Perhaps you are seeing where I’m going here. It is possible for a law to be unjust, and in a democratic society (or even one ruled by a democratic one in a dictatorial manner) peaceful protest and well-reasoned legal arguments will eventually win the day. You may face persecution and why not? You are breaking the law.
This is not what is happening in Canada today. The current protesters know they are breaking the law but they think they should be cut some slack. Most don’t have much idea what they are doing at all. Some might be willing to pay a fine but few think they should go to jail or have to suffer economically for their choices. Those pitiable creatures who think the current protest is worth dying for are a tiny minority of dead-eyed fascists or damaged man-boys.

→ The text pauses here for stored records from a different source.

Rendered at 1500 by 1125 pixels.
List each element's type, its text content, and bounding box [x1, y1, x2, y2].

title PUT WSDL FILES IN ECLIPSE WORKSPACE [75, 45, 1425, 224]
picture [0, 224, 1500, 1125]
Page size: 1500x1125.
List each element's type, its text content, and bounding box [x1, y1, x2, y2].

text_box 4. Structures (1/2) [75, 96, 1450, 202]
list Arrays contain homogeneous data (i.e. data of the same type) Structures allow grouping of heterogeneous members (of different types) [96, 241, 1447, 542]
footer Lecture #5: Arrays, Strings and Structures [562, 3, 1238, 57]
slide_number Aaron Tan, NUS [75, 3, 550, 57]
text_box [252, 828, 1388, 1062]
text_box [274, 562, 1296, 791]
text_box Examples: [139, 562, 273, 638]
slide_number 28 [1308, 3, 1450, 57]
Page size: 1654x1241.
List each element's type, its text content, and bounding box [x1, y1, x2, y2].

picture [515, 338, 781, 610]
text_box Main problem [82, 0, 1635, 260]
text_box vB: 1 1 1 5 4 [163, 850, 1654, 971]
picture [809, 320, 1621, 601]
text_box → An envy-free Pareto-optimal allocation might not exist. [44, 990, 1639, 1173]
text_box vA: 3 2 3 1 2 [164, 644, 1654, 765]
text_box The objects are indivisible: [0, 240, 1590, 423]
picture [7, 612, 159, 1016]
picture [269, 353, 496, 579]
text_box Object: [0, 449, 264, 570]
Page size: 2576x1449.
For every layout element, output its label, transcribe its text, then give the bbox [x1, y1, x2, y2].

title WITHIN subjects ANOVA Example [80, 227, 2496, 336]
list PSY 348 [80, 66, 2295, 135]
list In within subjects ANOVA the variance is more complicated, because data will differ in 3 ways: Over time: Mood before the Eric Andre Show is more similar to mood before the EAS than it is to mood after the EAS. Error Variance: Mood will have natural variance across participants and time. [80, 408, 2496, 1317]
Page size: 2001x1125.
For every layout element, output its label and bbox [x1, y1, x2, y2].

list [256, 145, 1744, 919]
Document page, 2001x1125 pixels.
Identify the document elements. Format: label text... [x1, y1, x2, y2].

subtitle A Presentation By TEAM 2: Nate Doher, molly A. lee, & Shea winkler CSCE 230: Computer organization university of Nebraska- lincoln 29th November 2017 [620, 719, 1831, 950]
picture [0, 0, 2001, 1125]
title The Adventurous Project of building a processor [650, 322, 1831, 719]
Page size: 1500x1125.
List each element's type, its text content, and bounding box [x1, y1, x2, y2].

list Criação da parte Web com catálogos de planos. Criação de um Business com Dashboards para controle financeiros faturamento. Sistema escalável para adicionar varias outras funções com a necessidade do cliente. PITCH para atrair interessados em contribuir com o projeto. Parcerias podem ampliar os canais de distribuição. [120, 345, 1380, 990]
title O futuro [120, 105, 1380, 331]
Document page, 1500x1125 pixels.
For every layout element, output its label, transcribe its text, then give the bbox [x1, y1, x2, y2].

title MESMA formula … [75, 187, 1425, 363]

I believe in civil disobedience and peaceful protest, even if means bending or perhaps breaking an unjust law. I’ve gone on a few marches and even joined a sit-in once. I led a boycott of classes in school and even used the law to my advantage to overturn a judgement. I’ve written letters and boycotted companies and countries I felt were being unjust. I worked in government to change laws or policies I felt needed changing. But I don’t believe in threats or in damaging other people’s livelihood, especially not over a law or set of regulations where no one is being forced to do anything but simply to make a choice and then live by the consequences of that choice. This is not a legitimate protest or even a coherent one. It is the tantrum of a bunch of (insert your favorite appellation here), being led by a few hard-right militants who frankly don’t care who gets hurt, even if it includes the children of their followers.